## Problem details
Rewrite the source text in each of the records below, changing every "Score" to "Suspiciousness" and leaving everything else as it is. Omit the pictures from your answer.

########

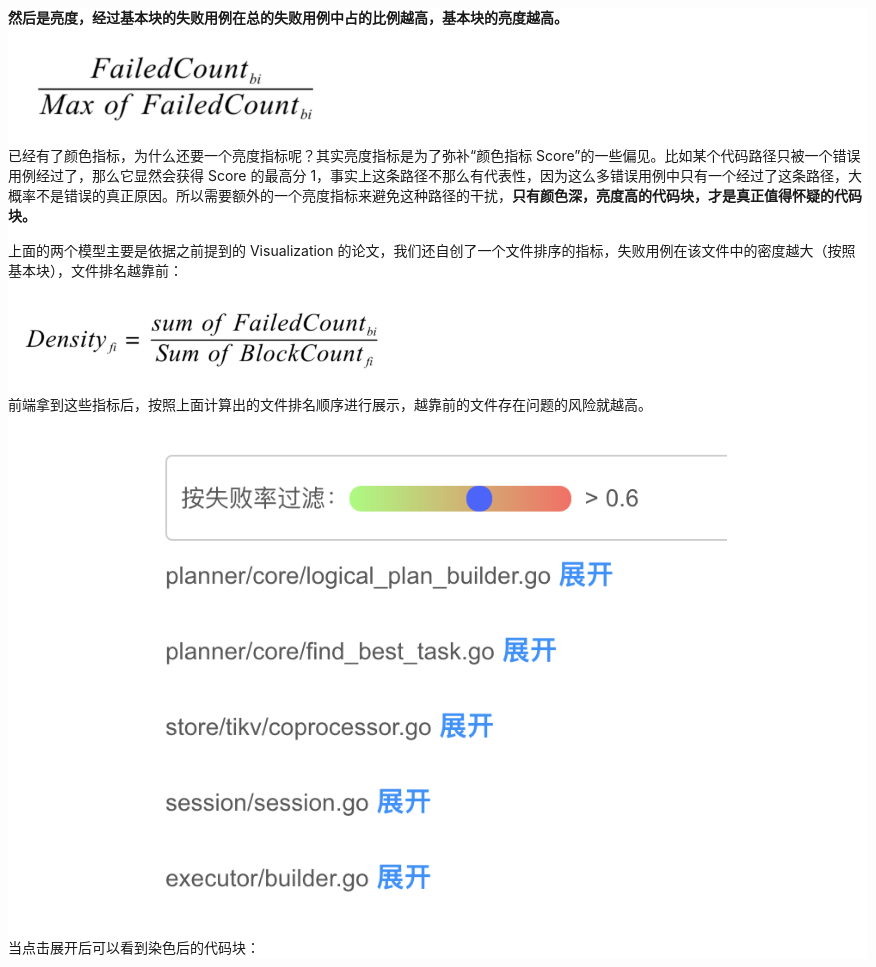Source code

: **然后是亮度，经过基本块的失败用例在总的失败用例中占的比例越高，基本块的亮度越高。**

![formula-2](media/sqldebug-automatically/7-formula-2.png)

已经有了颜色指标，为什么还要一个亮度指标呢？其实亮度指标是为了弥补“颜色指标 Score”的一些偏见。比如某个代码路径只被一个错误用例经过了，那么它显然会获得 Score 的最高分 1，事实上这条路径不那么有代表性，因为这么多错误用例中只有一个经过了这条路径，大概率不是错误的真正原因。所以需要额外的一个亮度指标来避免这种路径的干扰，**只有颜色深，亮度高的代码块，才是真正值得怀疑的代码块。**

上面的两个模型主要是依据之前提到的 Visualization 的论文，我们还自创了一个文件排序的指标，失败用例在该文件中的密度越大（按照基本块），文件排名越靠前：

![formula-3](media/sqldebug-automatically/8-formula-3.png)

前端拿到这些指标后，按照上面计算出的文件排名顺序进行展示，越靠前的文件存在问题的风险就越高。

![formula-4](media/sqldebug-automatically/9-formula-4.png)

当点击展开后可以看到染色后的代码块：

########

## Task result
Source code

: **然后是亮度，经过基本块的失败用例在总的失败用例中占的比例越高，基本块的亮度越高。**

![formula-2](media/sqldebug-automatically/7-formula-2.png)

已经有了颜色指标，为什么还要一个亮度指标呢？其实亮度指标是为了弥补“颜色指标 Suspiciousness”的一些偏见。比如某个代码路径只被一个错误用例经过了，那么它显然会获得 Suspiciousness 的最高分 1，事实上这条路径不那么有代表性，因为这么多错误用例中只有一个经过了这条路径，大概率不是错误的真正原因。所以需要额外的一个亮度指标来避免这种路径的干扰，**只有颜色深，亮度高的代码块，才是真正值得怀疑的代码块。**

上面的两个模型主要是依据之前提到的 Visualization 的论文，我们还自创了一个文件排序的指标，失败用例在该文件中的密度越大（按照基本块），文件排名越靠前：

![formula-3](media/sqldebug-automatically/8-formula-3.png)

前端拿到这些指标后，按照上面计算出的文件排名顺序进行展示，越靠前的文件存在问题的风险就越高。

![formula-4](media/sqldebug-automatically/9-formula-4.png)

当点击展开后可以看到染色后的代码块：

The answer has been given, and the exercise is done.